→ TASK DATA
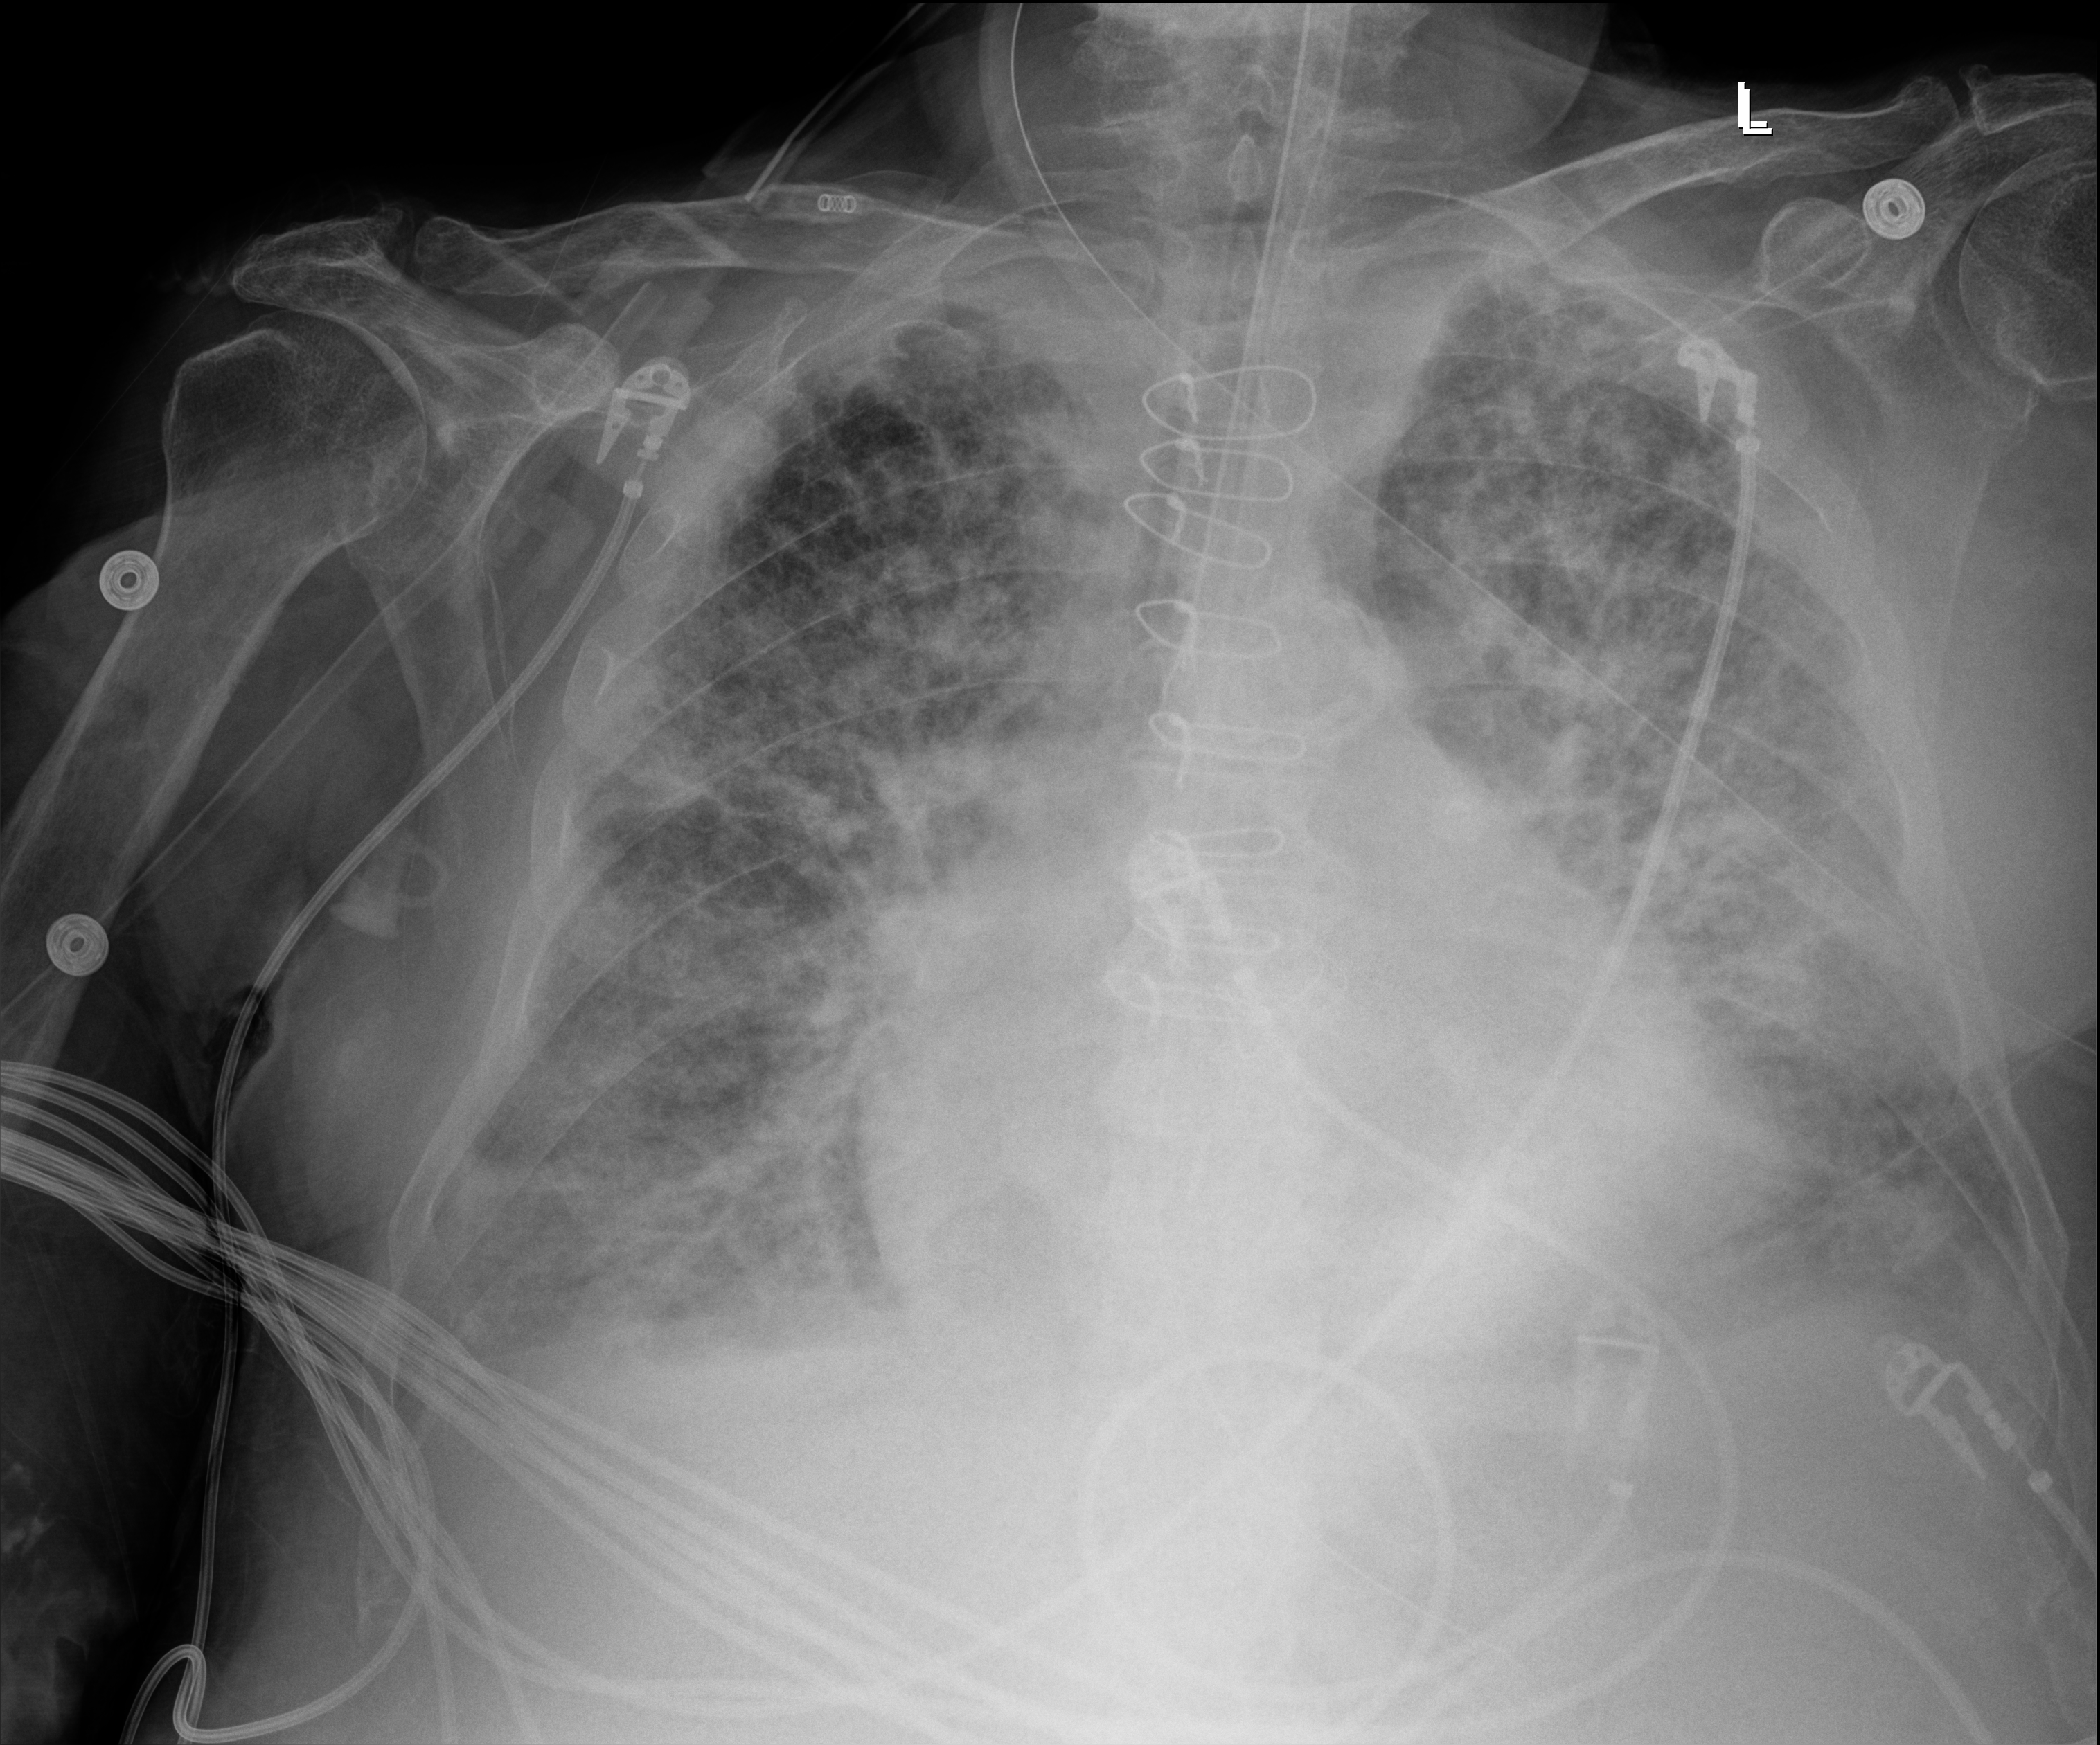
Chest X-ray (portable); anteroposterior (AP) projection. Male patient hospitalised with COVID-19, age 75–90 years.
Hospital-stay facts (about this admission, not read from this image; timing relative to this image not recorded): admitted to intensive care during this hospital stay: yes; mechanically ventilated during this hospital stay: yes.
---
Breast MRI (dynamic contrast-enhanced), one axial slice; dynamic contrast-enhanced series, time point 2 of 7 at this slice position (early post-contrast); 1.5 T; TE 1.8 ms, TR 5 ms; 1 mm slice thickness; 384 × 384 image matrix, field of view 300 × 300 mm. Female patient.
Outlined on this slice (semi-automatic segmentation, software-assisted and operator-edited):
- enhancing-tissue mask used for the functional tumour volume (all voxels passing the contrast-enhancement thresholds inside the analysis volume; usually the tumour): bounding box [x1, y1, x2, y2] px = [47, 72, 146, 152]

→ PROBLEM DESCRIPTION
Starting at the line above that holds "Chest X-ray (portable);" and ending at the line that holds "Hospital-stay facts (about", transcribe each line exactly and include no other lines.

→ RESPONSE TO THE TASK
Chest X-ray (portable); anteroposterior (AP) projection. Male patient hospitalised with COVID-19, age 75–90 years.
Hospital-stay facts (about this admission, not read from this image; timing relative to this image not recorded): admitted to intensive care during this hospital stay: yes; mechanically ventilated during this hospital stay: yes.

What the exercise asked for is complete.